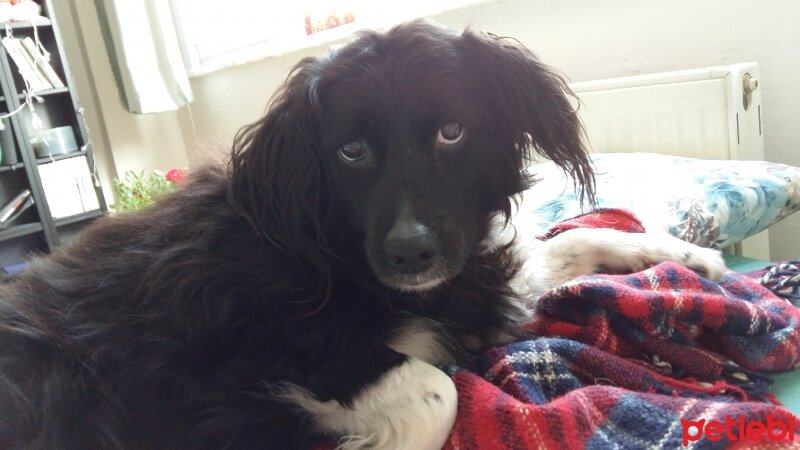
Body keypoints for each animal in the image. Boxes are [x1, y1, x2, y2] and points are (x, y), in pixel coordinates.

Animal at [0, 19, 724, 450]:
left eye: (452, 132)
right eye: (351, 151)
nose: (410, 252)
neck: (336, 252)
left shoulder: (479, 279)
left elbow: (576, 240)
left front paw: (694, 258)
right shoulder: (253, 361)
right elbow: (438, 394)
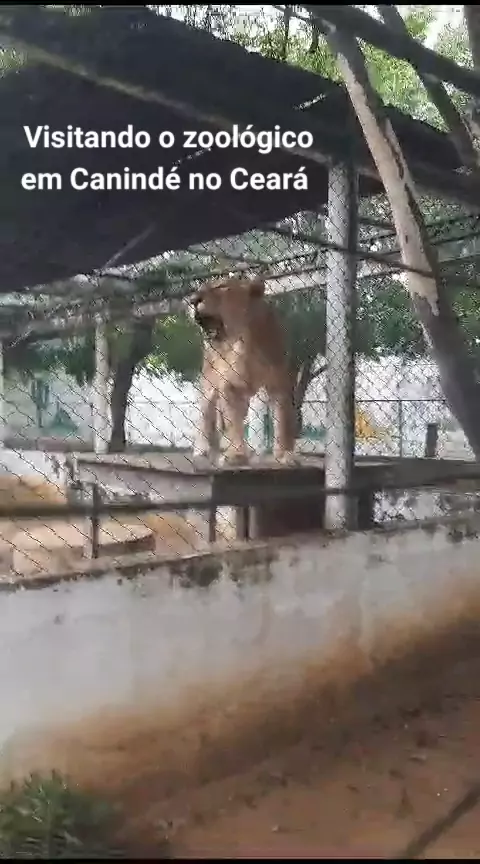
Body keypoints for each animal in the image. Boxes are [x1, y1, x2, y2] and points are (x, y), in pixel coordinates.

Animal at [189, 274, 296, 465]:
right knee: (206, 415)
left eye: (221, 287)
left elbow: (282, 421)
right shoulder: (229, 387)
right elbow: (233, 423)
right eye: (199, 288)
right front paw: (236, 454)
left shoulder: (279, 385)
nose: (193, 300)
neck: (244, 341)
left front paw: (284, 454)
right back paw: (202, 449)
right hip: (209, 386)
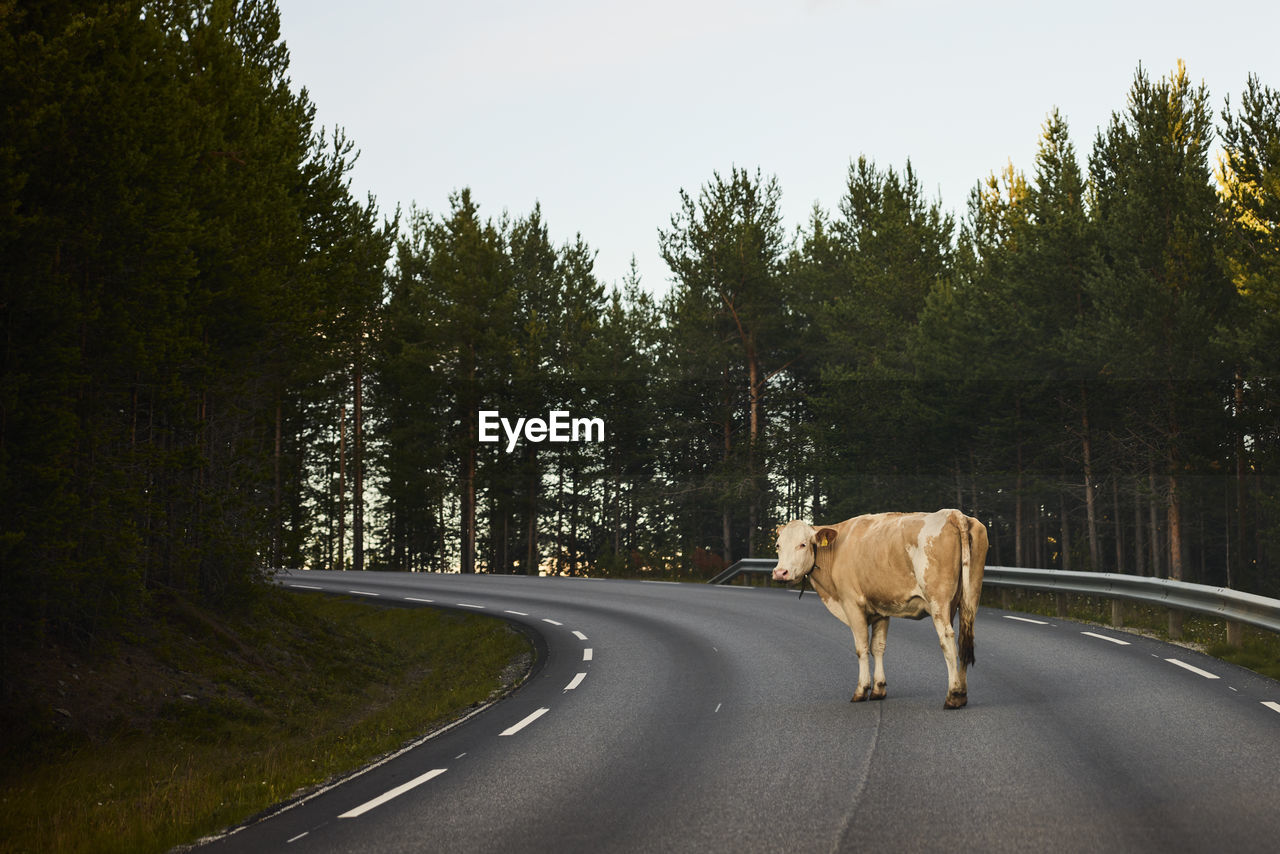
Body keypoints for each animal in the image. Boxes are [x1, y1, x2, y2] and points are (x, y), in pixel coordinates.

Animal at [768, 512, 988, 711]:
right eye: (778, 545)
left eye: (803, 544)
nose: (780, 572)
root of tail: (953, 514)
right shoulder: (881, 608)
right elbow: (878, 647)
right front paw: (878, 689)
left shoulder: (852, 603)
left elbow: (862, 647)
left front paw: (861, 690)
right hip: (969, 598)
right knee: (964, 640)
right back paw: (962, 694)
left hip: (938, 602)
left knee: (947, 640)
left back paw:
- - - - - - -
WHAT TO PRODUCE ▸
Pictures are to be left out. Everything else in the records must be written out exactly.

SOLUTION ▸
Body keypoints for each animal in the image. Boxes are [x1, y1, x2, y2] and points are (x, y), in pixel coordinates.

Animal at [0, 19, 724, 450]:
left eye: (452, 132)
right eye: (351, 151)
nose: (410, 252)
neck: (336, 252)
left shoulder: (479, 279)
left elbow: (576, 240)
left front paw: (694, 258)
right shoulder: (253, 361)
right elbow: (438, 394)
Body keypoints for each animal in the image. Boxes are [x1, y1, x2, y2] and points are (x, y), in pixel coordinates.

Animal at [189, 274, 296, 465]:
right knee: (206, 415)
left eye: (221, 287)
left elbow: (282, 421)
right shoulder: (229, 387)
right elbow: (233, 423)
right eye: (199, 288)
right front paw: (236, 454)
left shoulder: (279, 385)
nose: (193, 300)
neck: (244, 341)
left front paw: (284, 454)
right back paw: (202, 449)
right hip: (209, 386)
Body keypoints for each animal in the image. Boxes are [x1, y1, x2, y2] and points are (x, y), in pixel coordinates.

Animal at [768, 512, 988, 711]:
right eye: (778, 545)
left eye: (803, 544)
nose: (780, 572)
root of tail: (953, 514)
right shoulder: (881, 608)
right elbow: (878, 647)
right front paw: (878, 689)
left shoulder: (852, 603)
left elbow: (862, 647)
left front paw: (861, 690)
right hip: (969, 598)
right knee: (964, 640)
right back paw: (962, 694)
left hip: (938, 602)
left knee: (947, 640)
left back paw:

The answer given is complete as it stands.